[Code change snippets]
>>>

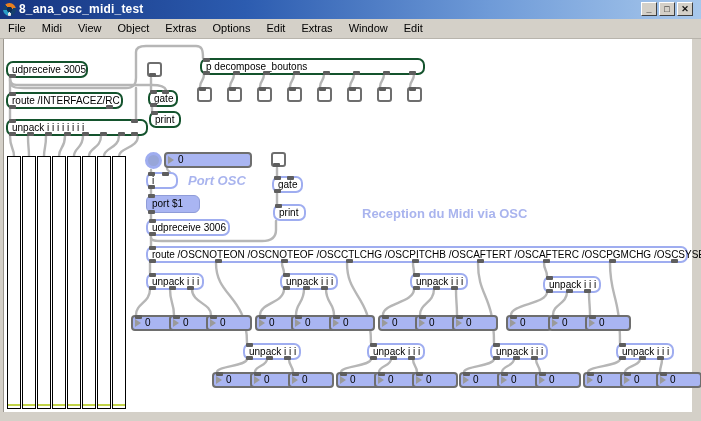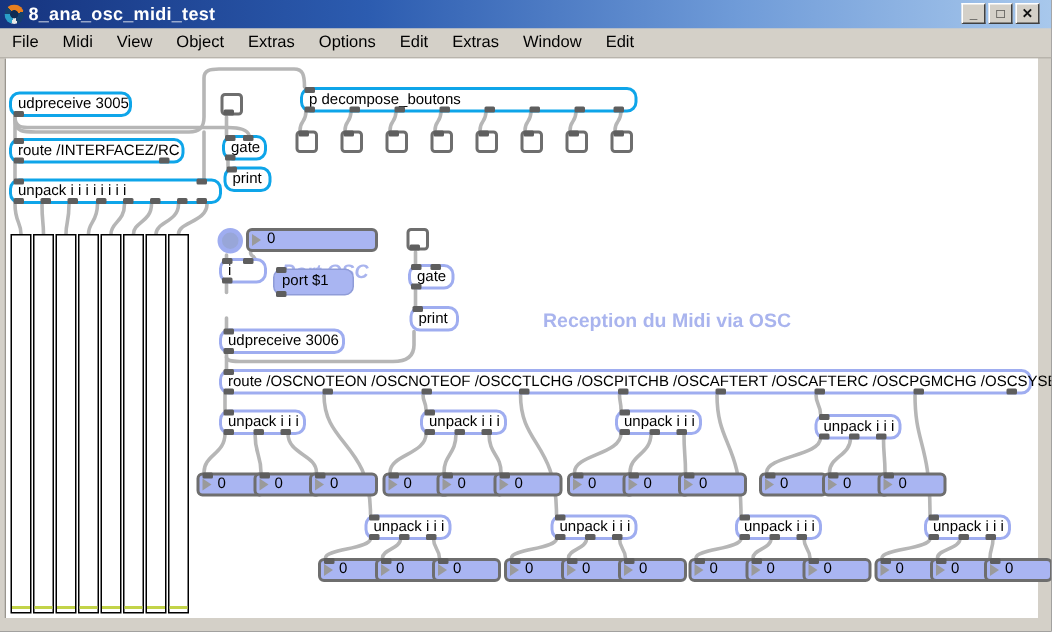--- a/index.html
+++ b/index.html
@@ -38,21 +38,21 @@
   }
   .menu-item{font-size:11px;color:#000;padding:0 8px;line-height:19px;cursor:default;}
   
   .canvas{
     position:absolute;left:3px;top:39px;width:688px;height:373px;background:#ffffff;
     border-left:1px solid #9a968e;
   }
   .wires{position:absolute;left:0;top:0;width:701px;height:421px;z-index:1;}
   
   .obj{
-    position:absolute;z-index:2;background:#fff;border:2px solid #0ea5e9;
+    position:absolute;z-index:2;background:#fff;border:2px solid #14532d;
     border-radius:7px;font-size:10px;line-height:13px;color:#000;
     padding:0 4px;white-space:nowrap;height:13px;
   }
   .obj.blue{border-color:#9fadf0;}
   .lbl{position:absolute;z-index:2;font-weight:bold;font-size:13px;white-space:nowrap;}
   .lbl.green{color:#2f9e54;}
   .lbl.blue{color:#a9b4ee;}
   .toggle{
     position:absolute;z-index:2;width:11px;height:11px;background:#fff;
     border:2px solid #6e6e6e;border-radius:3px;
@@ -243,21 +243,21 @@
       <span class="knob"></span>
     </div>
   <div class="vslider" style="left:112px;top:156px;">
       <span class="knob"></span>
     </div>
 
   <div class="bang" style="left:145px;top:152px;"></div>
   <div class="num port" style="left:164px;top:152px;">0</div>
   <div class="obj blue" style="left:146px;top:172px;width:20px;">i<span class="nub" style="left: 0px; top: -2px;"></span><span class="nub" style="left: 14px; top: -2px;"></span><span class="nub" style="left: 0px; bottom: -2px;"></span></div>
   <div class="lbl blue" style="left:188px;top:173px;font-style:italic;">Port OSC</div>
-  <div class="fillobj" style="left:146px;top:179px;width:42px;margin-left:36px;">port $1<span class="nub" style="left: 1px; top: -2px;"></span><span class="nub" style="left: 1px; bottom: -2px;"></span></div>
+  <div class="fillobj" style="left:146px;top:195px;width:42px;">port $1<span class="nub" style="left: 1px; top: -2px;"></span><span class="nub" style="left: 1px; bottom: -2px;"></span></div>
   <div class="obj blue" style="left:146px;top:219px;width:72px;">udpreceive 3006<span class="nub" style="left: 1px; top: -2px;"></span><span class="nub" style="left: 1px; bottom: -2px;"></span></div>
   <div class="toggle" style="left:271px;top:152px;">
       <span class="nub" style="left: 0px; bottom: -2px;"></span>
     </div>
   <div class="obj blue" style="left:272px;top:176px;width:19px;">gate<span class="nub" style="left: 0px; top: -2px;"></span><span class="nub" style="left: 13px; top: -2px;"></span><span class="nub" style="left: 0px; bottom: -2px;"></span></div>
   <div class="obj blue" style="left:273px;top:204px;width:21px;">print<span class="nub" style="left: 0px; top: -2px;"></span></div>
   <div class="lbl blue" style="left:362px;top:206px;">Reception du Midi via OSC</div>
 
   <div class="obj blue" style="left:146px;top:246px;width:530px;">route /OSCNOTEON /OSCNOTEOF /OSCCTLCHG /OSCPITCHB /OSCAFTERT /OSCAFTERC /OSCPGMCHG /OSCSYSEXC<span class="nub" style="left: 1px; top: -2px;"></span><span class="nub" style="left: 1px; bottom: -2px;"></span><span class="nub" style="left: 67px; bottom: -2px;"></span><span class="nub" style="left: 133px; bottom: -2px;"></span><span class="nub" style="left: 198px; bottom: -2px;"></span><span class="nub" style="left: 264px; bottom: -2px;"></span><span class="nub" style="left: 329px; bottom: -2px;"></span><span class="nub" style="left: 395px; bottom: -2px;"></span><span class="nub" style="left: 461px; bottom: -2px;"></span><span class="nub" style="left: 523px; bottom: -2px;"></span></div>
 

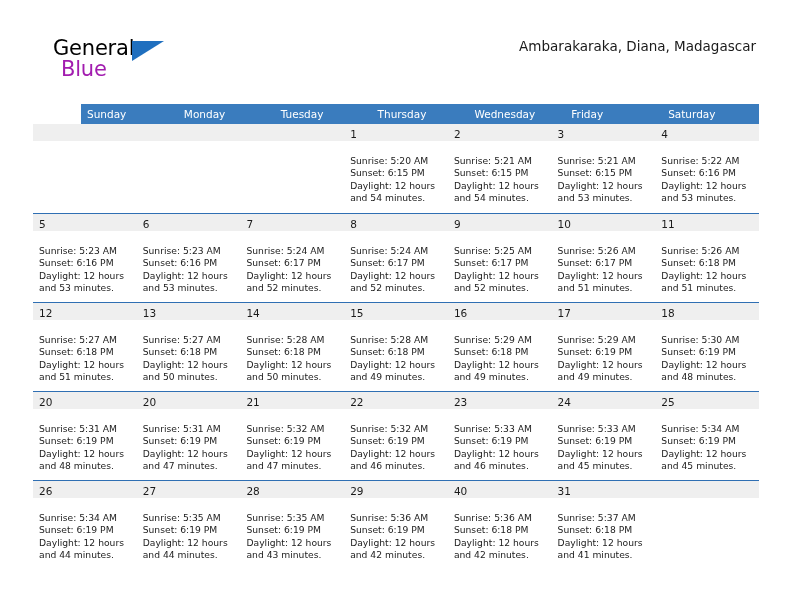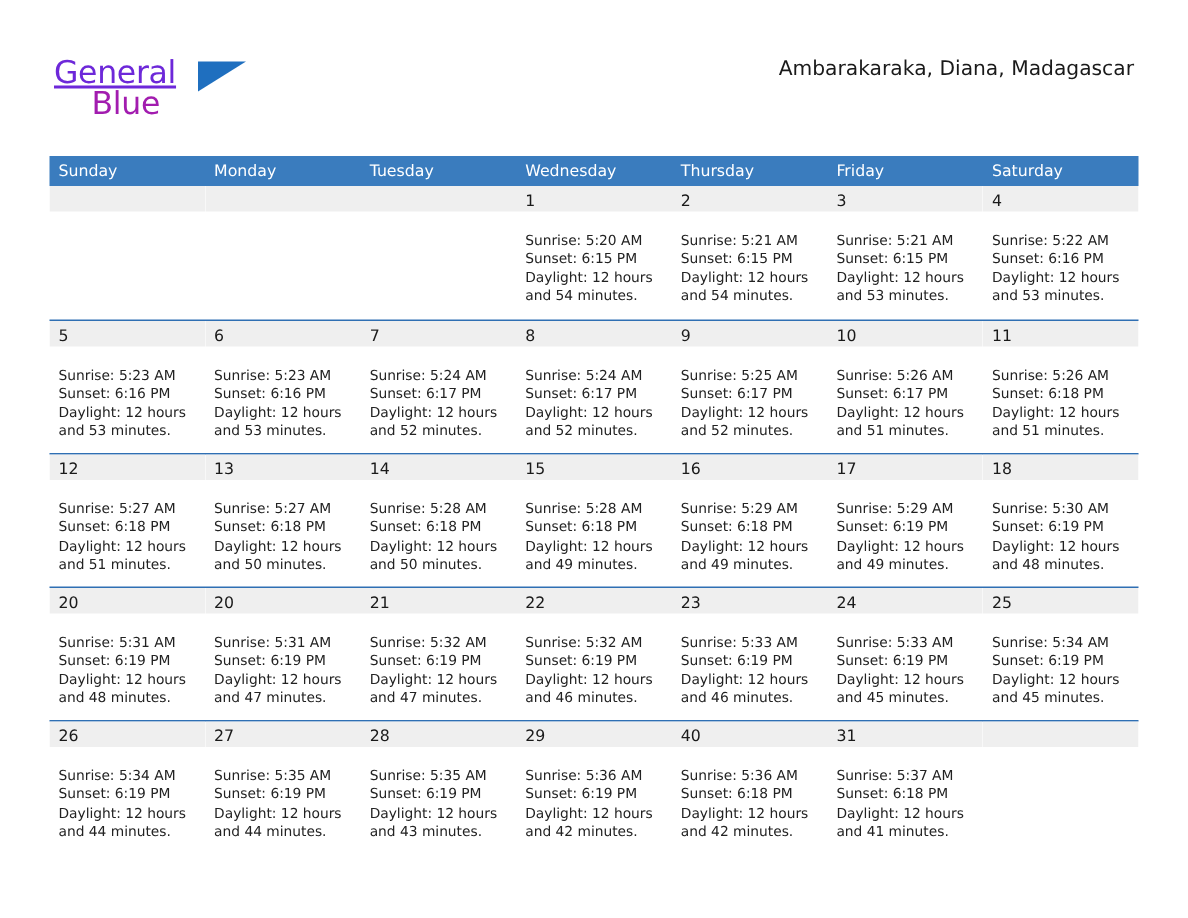--- a/index.html
+++ b/index.html
@@ -32,28 +32,27 @@
   }
   .brand {
     position: absolute;
     left: 36px;
     top: 36px;
     width: 200px;
     height: 50px;
   }
   .brand-general {
     position: absolute;
-    left: 0;
+    left: 17px;
     top: 0;
     font-size: 21px;
     letter-spacing: -0.2px;
-    color: #6d28d9;
+    color: #000000;
     font-family: "DejaVu Sans", sans-serif;
     font-weight: 400;
-    text-decoration: underline;
   }
   .brand-blue {
     position: absolute;
     left: 25px;
     top: 21px;
     font-size: 21px;
     letter-spacing: -0.2px;
     color: #a21caf;
     font-family: "DejaVu Sans", sans-serif;
     font-weight: 400;
@@ -96,20 +95,21 @@
   .cal {
     position: absolute;
     left: 33px;
     top: 104px;
     width: 726px;
   }
   .cal-head {
     display: flex;
     background: #3a7cbe;
     height: 20px;
+    margin-left: 48px;
   }
   .cal-head .hcell {
     flex: 1 1 0;
     box-sizing: border-box;
     padding-left: 6px;
     color: #ffffff;
     font-size: 10.5px;
     line-height: 20px;
     font-family: "DejaVu Sans", sans-serif;
     white-space: nowrap;
@@ -172,22 +172,22 @@
     </div>
 
   </div>
 
   <div class="cal">
 
     <div class="cal-head">
       <div class="hcell">Sunday</div>
       <div class="hcell">Monday</div>
       <div class="hcell">Tuesday</div>
+      <div class="hcell">Thursday</div>
       <div class="hcell">Wednesday</div>
-      <div class="hcell">Thursday</div>
       <div class="hcell">Friday</div>
       <div class="hcell">Saturday</div>
     </div>
 
     <div class="week first">
       <div class="cell empty">
         <div class="daynum-band"><span class="daynum"></span></div>
 
       </div>
       <div class="cell empty">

<<<

§ What is required
Show every line from the entries that includes the word "white".

§ Output of the task
     padding:0 4px;white-space:nowrap;height:13px;
   .lbl{position:absolute;z-index:2;font-weight:bold;font-size:13px;white-space:nowrap;}
     white-space: nowrap;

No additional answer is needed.